In Korea, it was stalemate.

Neither side could advance; neither side would retreat. Each side held its own hills and valleys in depth, but from November 1951 onward, the enemy continued to be more aggressive than the U.N.

He patrolled aggressively, and he launched limited attacks, again and again. He took hills, and he took the platoons and companies that had been on them. And he killed more men when the U.N. attacked to take its property back. Usually, the action was minor, except to the men hip-deep in swarming Chinese, or pounded by artillery fire falling at the rate of hundreds of shells per minute.

One division commander in Korea recognized that the warfare resembled that of the Western Front, 1915-1918. And like that trench fighting, it was more costly than those unfamiliar with it would think.

Exactly half as many men were killed and wounded during the stalemate as were lost during the violent war of maneuver that surged up and down the peninsula.

By summer 1952, the enemy had grown more aggressive. He waged a bitter struggle over a number of U.N. outposts from Mabang to Kumsong to Oem'yon. On 17 July at 2200 hours, after devastating artillery preparation, a CCF battalion overran the U.N. outpost on Old Baldy, west of Ch'orwon, a hill neither completely inside one defensive system nor in the other.

For four days a seesaw battle raged for the blasted, denuded hill. The 23rd Infantry eventually had elements of E, F, I, L, B, K, and G companies on the hill at one time or another; it took hundreds of casualties. Its commander, trying to control the action day after day, without rest, lost control and had to be relieved.

The battle for Old Baldy, which the CCF eventually lost, proved that the enemy had as many, if not more, field guns as the U.N. He could not, however, switch their fires of employ them as effectively as the Americans.

It was not until 31 July that a full battalion attack of 1/23 retook the hill—a position that could accommodate comfortably only a single rifle company.

Here, and elsewhere, the U.N. defenders learned that they would have to dig deeper. Soon, more and more positions were completely underground, and all of the bunkers—which tended to collapse under rain or artillery—were reinforced with logs.

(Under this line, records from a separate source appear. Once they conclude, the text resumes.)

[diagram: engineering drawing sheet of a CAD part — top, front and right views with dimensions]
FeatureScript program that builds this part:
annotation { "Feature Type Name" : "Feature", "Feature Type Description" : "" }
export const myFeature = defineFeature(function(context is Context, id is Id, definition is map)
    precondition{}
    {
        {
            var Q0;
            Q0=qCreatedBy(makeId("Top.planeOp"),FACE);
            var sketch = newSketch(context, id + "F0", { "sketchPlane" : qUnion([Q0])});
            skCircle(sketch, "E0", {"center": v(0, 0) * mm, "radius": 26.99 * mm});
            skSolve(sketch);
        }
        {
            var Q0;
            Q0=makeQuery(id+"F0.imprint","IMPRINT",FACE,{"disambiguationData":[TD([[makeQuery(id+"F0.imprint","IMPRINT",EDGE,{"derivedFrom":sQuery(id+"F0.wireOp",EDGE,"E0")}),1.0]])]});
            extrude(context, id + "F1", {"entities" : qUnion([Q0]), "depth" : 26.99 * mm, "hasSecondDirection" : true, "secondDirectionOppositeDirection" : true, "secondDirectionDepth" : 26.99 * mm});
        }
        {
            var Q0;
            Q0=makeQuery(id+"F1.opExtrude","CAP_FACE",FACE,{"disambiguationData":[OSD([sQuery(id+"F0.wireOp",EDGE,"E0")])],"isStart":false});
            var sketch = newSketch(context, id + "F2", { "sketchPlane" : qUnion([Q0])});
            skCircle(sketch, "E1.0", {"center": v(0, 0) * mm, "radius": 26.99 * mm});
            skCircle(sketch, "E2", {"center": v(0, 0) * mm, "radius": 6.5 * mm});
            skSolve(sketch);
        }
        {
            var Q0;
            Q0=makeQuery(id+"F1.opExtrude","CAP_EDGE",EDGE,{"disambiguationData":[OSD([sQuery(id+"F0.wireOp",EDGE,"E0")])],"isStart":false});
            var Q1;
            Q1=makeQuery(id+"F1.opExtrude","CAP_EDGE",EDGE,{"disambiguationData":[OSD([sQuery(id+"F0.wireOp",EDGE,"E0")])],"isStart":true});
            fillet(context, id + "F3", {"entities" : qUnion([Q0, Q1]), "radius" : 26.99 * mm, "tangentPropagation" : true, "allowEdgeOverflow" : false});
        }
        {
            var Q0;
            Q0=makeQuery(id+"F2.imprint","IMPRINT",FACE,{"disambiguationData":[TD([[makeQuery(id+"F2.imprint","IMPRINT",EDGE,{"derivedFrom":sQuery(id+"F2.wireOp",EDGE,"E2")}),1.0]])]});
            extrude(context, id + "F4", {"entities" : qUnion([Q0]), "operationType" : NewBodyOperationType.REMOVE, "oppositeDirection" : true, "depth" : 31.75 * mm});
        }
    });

On 16 September the CCF tried for Old Baldy again. First, an estimated 1,000 rounds of artillery fell on the small hill in a ten-minute period; then a battalion of CCF surrounded it and assaulted it from all sides. They took Baldy, and K Company, 38th Infantry on it, with lightning speed, while a diversionary attack overran Pork Chop Hill, to the northeast of Old Baldy.

On the night of 20 September, after heavy artillery preparation, 2/38 attacked to retake their property. Plunging through a hail of enemy fire, the battalion cleared the crest and was in control 21 September. The attack was well coordinated and well-pushed home, and it killed or wounded more than a thousand Chinese.

But the American losses, overall, were nearly as high.

The pattern of this hill fighting, which resembled that of Heartbreak and Bloody ridges, was repeated again and again. Aggressive, the CCF would plaster a forward hill or outpost with tremendous concentrations of artillery, then assault it with large forces, and overrun it.

Soon, most of the artillery fires of two to four divisions would be falling into one tiny area, as a seesaw battle raged. The U.N. would not initiate such attacks, as a rule, but it would not permit the enemy to push it about. Given an inch, it was the custom of the Chinese to strike for a mile. The U.N. forces had to return the CCF maneuver, in spades.

During these immense artillery and infantry duels, in which thousands of men were hurt or killed, the crowning horror was that usually units on either side of them, or beyond regimental HQ on the front, were completely unaware there was a war on.

Again and again the CCF felt free to attack, into a limited area.

On 6 October they struck east of Baldy and Pork Chop, against Arrowhead and White Horse Mountain—now, with long occupancy, every hill along the battle lines had its own name—and the preparatory fires there exceeded anything yet seen. Jim Fry, CG of the 2nd Division, said they were beyond anything he had known in his previous considerable military experience.